Content-defined chunking fixes this. Instead of cutting at fixed offsets, the engine slides a small rolling hash across the file and cuts at byte positions whose hash hits a pattern. These positions are properties of the content itself. If a byte gets inserted, the cut points on either side of the insertion stay in the same content-relative place. Only one or two chunks around the change get invalidated. The rest of the file continues to dedup cleanly against yesterday’s backup.
This is why dedup works on Mac creative apps at all. Without content-defined boundaries, Lightroom saves would look like full rewrites to the backup engine, and you’d be no better off than if you’d had no dedup in the first place.

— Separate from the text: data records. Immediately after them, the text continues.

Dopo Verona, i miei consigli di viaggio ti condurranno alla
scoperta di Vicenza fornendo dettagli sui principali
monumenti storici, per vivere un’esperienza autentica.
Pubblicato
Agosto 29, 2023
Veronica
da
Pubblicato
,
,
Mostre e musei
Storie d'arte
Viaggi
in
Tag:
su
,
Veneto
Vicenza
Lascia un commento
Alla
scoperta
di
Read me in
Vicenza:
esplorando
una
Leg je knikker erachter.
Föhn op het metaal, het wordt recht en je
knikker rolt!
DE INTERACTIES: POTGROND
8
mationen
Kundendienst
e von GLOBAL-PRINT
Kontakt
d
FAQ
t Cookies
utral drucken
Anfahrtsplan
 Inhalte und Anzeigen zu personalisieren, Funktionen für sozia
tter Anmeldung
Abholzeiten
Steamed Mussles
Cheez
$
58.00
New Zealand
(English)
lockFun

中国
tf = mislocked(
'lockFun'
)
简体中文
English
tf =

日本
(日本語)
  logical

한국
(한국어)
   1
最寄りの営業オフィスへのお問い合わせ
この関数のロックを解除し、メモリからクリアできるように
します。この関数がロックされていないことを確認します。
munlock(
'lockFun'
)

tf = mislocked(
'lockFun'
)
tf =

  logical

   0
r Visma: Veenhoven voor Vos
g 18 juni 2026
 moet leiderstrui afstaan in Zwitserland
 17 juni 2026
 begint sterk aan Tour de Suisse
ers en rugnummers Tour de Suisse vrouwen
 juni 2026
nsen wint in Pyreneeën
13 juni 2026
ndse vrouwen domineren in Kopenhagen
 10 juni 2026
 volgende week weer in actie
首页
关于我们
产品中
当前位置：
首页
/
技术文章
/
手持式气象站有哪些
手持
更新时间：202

What it does to your storage bill
Consider a working photographer. 4 TB of active RAW, a 1.2 GB catalog, shooting two or three times a week, culling and editing steadily. They run a backup every hour.
A naive tool, checking the catalog hourly and finding it changed, would send 40 GB hourly. Over a year of hourly snapshots, that’s a theoretical 350 TB of uploads for the catalog alone. In practice you’d hit the quota wall in week two.

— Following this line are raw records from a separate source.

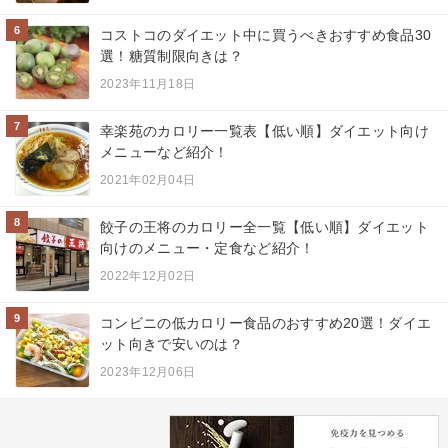
6
コストコのダイエット中に買うべきおすすめ食品30
選！糖質制限向きは？
2023年11月18日
7
幸楽苑のカロリー一覧表【低い順】ダイエット向け
メニューなど紹介！
2021年02月04日
8
餃子の王将のカロリー全一覧【低い順】ダイエット
向けのメニュー・定食など紹介！
2022年12月02日
9
コンビニの低カロリー食品のおすすめ20選！ダイエ
ット向きで安いのは？
2023年12月06日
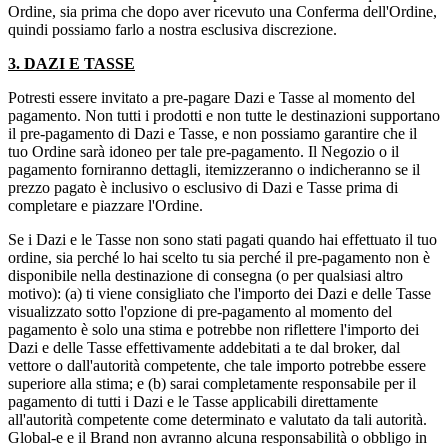
Ordine, sia prima che dopo aver ricevuto una Conferma dell'Ordine,
quindi possiamo farlo a nostra esclusiva discrezione.
3. DAZI E TASSE
Potresti essere invitato a pre-pagare Dazi e Tasse al momento del
pagamento. Non tutti i prodotti e non tutte le destinazioni supportano
il pre-pagamento di Dazi e Tasse, e non possiamo garantire che il
tuo Ordine sarà idoneo per tale pre-pagamento. Il Negozio o il
pagamento forniranno dettagli, itemizzeranno o indicheranno se il
prezzo pagato è inclusivo o esclusivo di Dazi e Tasse prima di
completare e piazzare l'Ordine.
Se i Dazi e le Tasse non sono stati pagati quando hai effettuato il tuo
ordine, sia perché lo hai scelto tu sia perché il pre-pagamento non è
disponibile nella destinazione di consegna (o per qualsiasi altro
motivo): (a) ti viene consigliato che l'importo dei Dazi e delle Tasse
visualizzato sotto l'opzione di pre-pagamento al momento del
pagamento è solo una stima e potrebbe non riflettere l'importo dei
Dazi e delle Tasse effettivamente addebitati a te dal broker, dal
vettore o dall'autorità competente, che tale importo potrebbe essere
superiore alla stima; e (b) sarai completamente responsabile per il
pagamento di tutti i Dazi e le Tasse applicabili direttamente
all'autorità competente come determinato e valutato da tali autorità.
Global-e e il Brand non avranno alcuna responsabilità o obbligo in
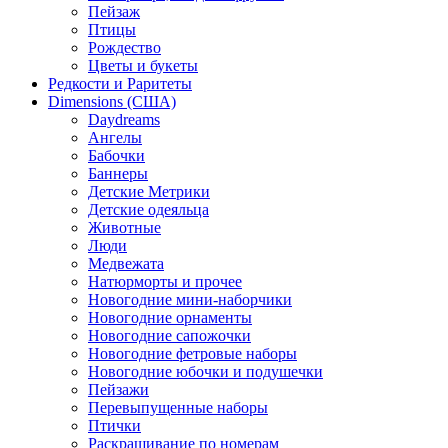
Пейзаж
Птицы
Рождество
Цветы и букеты
Редкости и Раритеты
Dimensions (США)
Daydreams
Ангелы
Бабочки
Баннеры
Детские Метрики
Детские одеяльца
Животные
Люди
Медвежата
Натюрморты и прочее
Новогодние мини-наборчики
Новогодние орнаменты
Новогодние сапожочки
Новогодние фетровые наборы
Новогодние юбочки и подушечки
Пейзажи
Перевыпущенные наборы
Птички
Раскрашивание по номерам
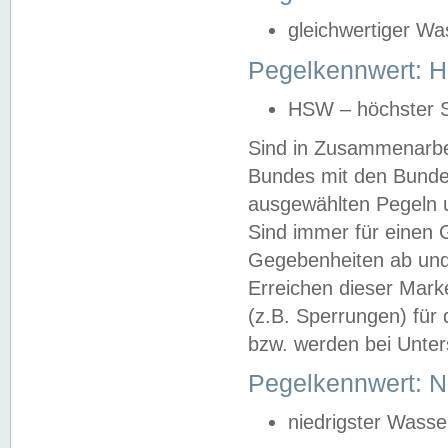
gleichwertiger Wa
Pegelkennwert: HS
HSW – höchster S
Sind in Zusammenarbei
Bundes mit den Bunde
ausgewählten Pegeln un
Sind immer für einen 
Gegebenheiten ab und
Erreichen dieser Mark
(z.B. Sperrungen) für 
bzw. werden bei Unter
Pegelkennwert: 
niedrigster Wasse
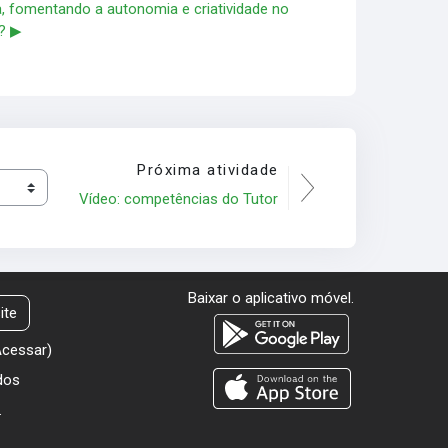
a, fomentando a autonomia e criatividade no
 ▶︎
Próxima atividade
Vídeo: competências do Tutor
Baixar o aplicativo móvel.
ite
Acessar
)
dos
.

A dedup-aware tool sees the same shoot, the same edits, and ends the year with roughly 4.4 TB stored at the destination. Not 350. Not 40. 4.4.
That’s the order-of-magnitude difference. That’s why backup of creative work at Mac-scale is possible at all. And it’s why we let you run the numbers for your own archive in the cost calculator rather than promising you vague “savings.”
What dedup doesn’t do
A few honest caveats.
- It doesn’t help if your application encrypts its own files with a different key per save. (Lightroom doesn’t do this. Neither does Logic, Final Cut, Photos, or any app a typical Mac creative uses day-to-day.)
- It doesn’t help if your application re-encodes every photo on save. (Lightroom edits non-destructively. Your RAW files aren’t being rewritten.)
- It doesn’t magically dedup across completely separate backup accounts. macup dedups within a single repository. Two Macs backing up the same photo folder to the same repository share blocks. Two people on different accounts don’t share anything, which is what you want.
The practical advice
If you’ve been excluding your Lightroom catalog from backup because you were told it was “too big to back up” or “changes too often,” stop. Both things are true and neither of them matters. Catalogs are tractable. Back them up.
What you should exclude is the preview cache and Smart Preview store. Those regenerate on demand, churn fast, and aren’t worth the dedup work. You lose nothing by excluding them and you save a meaningful amount of churn.
And back up your catalog to the same destination as your source RAWs. Dedup works on both. Putting them together lets the engine share blocks between originals and catalog-referenced exports, which is where some of the largest savings quietly show up.
One more thing
The reason your backup works at all, quietly, every hour, without melting your upload, is chunking. It’s one of a half-dozen boring algorithms doing quiet work under the surface. You shouldn’t have to think about it. Now you’ve thought about it. Feel free to stop.
If you want the textbook entries, there’s chunking and deduplication in the glossary. If you want to see the numbers against your own archive, the cost calculator is linked above. Otherwise, go back to your catalog.